• Activity
Leaving the images aside, transcribe all the data below exactly.

• Data
====
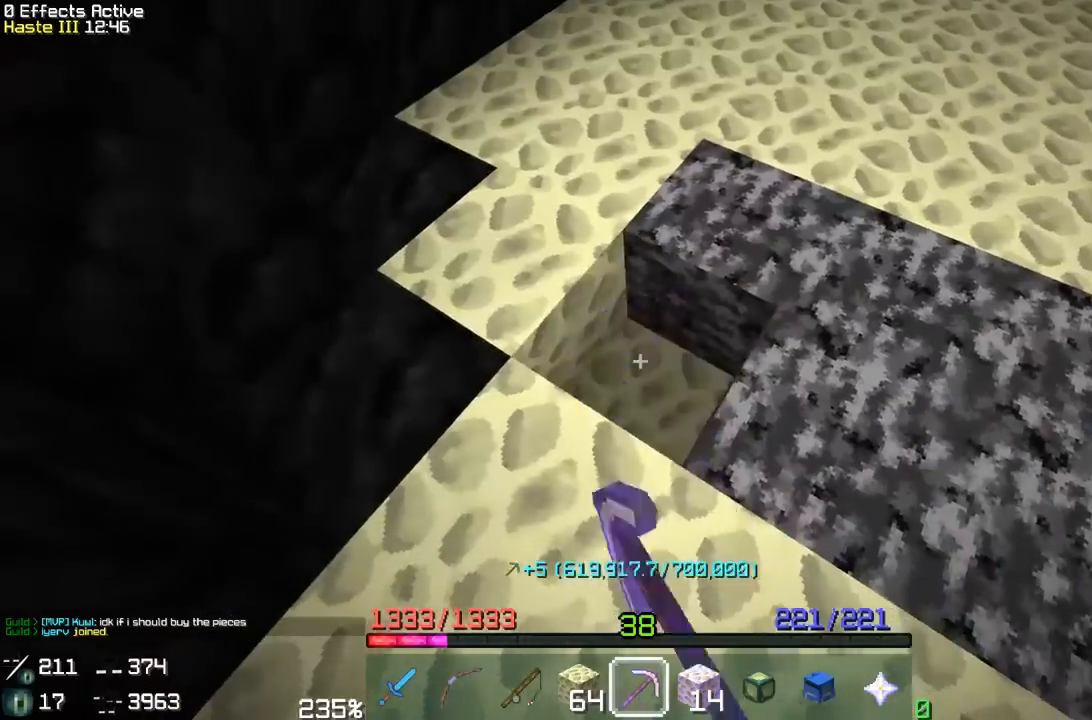
{"keys": [], "mouse": ["left"], "events": [[67, "a", "down"], [117, "w", "down"], [333, "a", "up"], [350, "w", "up"]]}
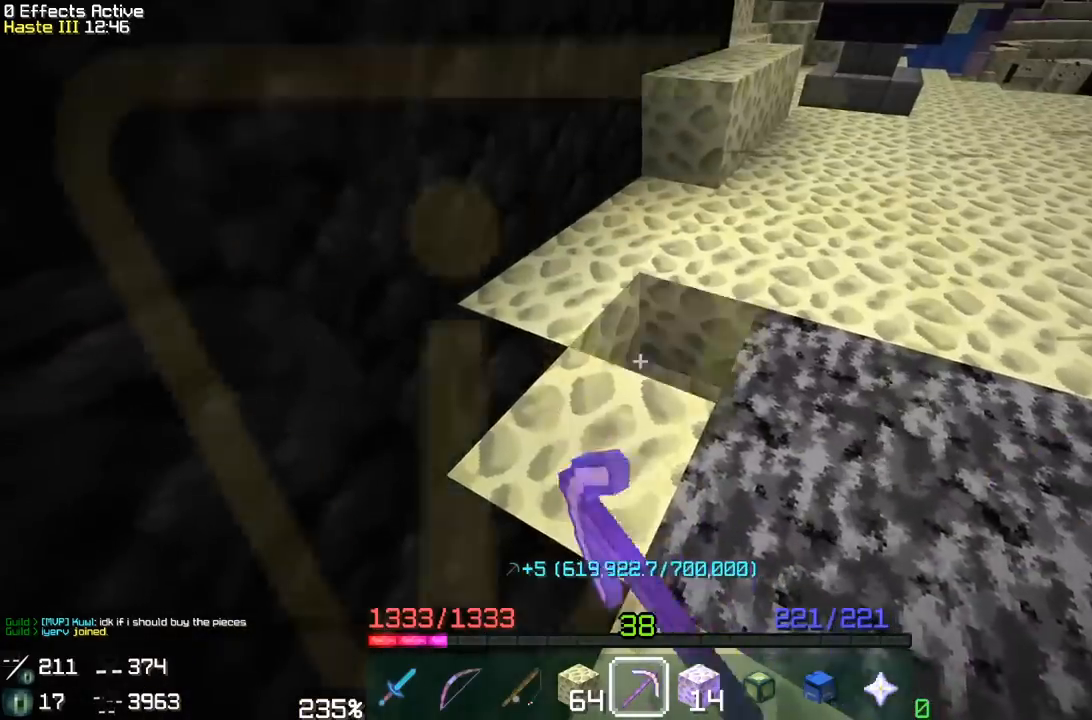
{"keys": [], "mouse": ["left"], "events": [[17, "a", "down"], [50, "w", "down"], [250, "w", "up"], [283, "a", "up"]]}
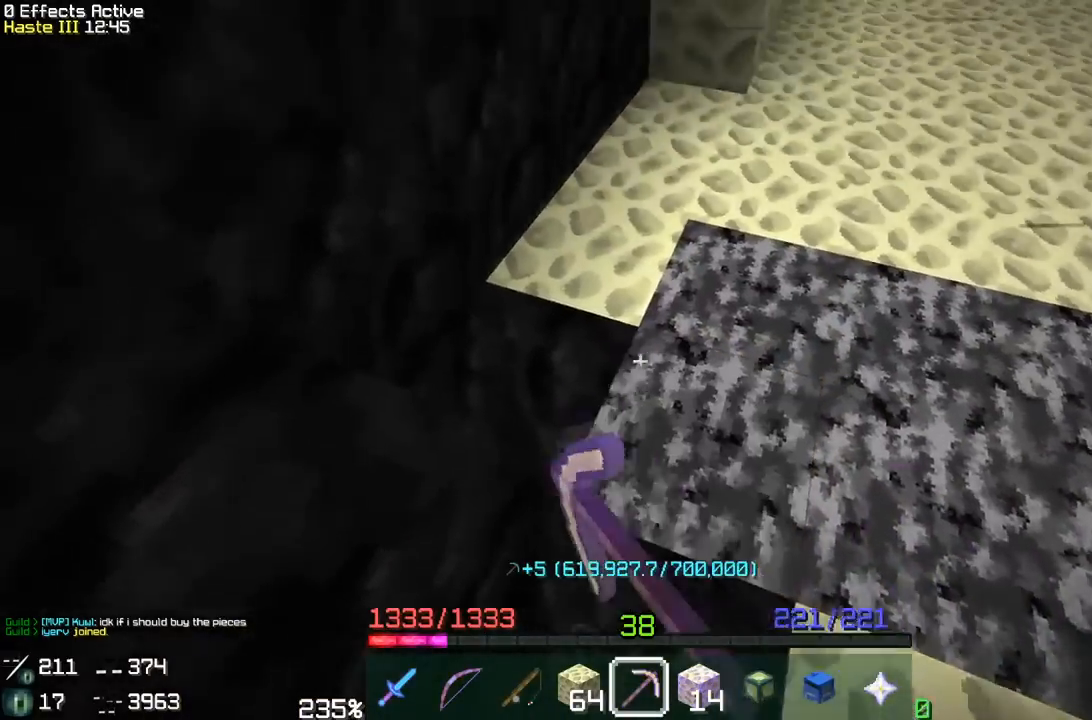
{"keys": ["w"], "mouse": ["left"], "events": [[17, "w", "down"], [250, "w", "up"], [417, "w", "down"]]}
====
• Response area
{"keys": [], "mouse": ["left"], "events": [[67, "a", "down"], [117, "w", "down"], [333, "a", "up"], [350, "w", "up"]]}
{"keys": [], "mouse": ["left"], "events": [[17, "a", "down"], [50, "w", "down"], [250, "w", "up"], [283, "a", "up"]]}
{"keys": ["w"], "mouse": ["left"], "events": [[17, "w", "down"], [250, "w", "up"], [417, "w", "down"]]}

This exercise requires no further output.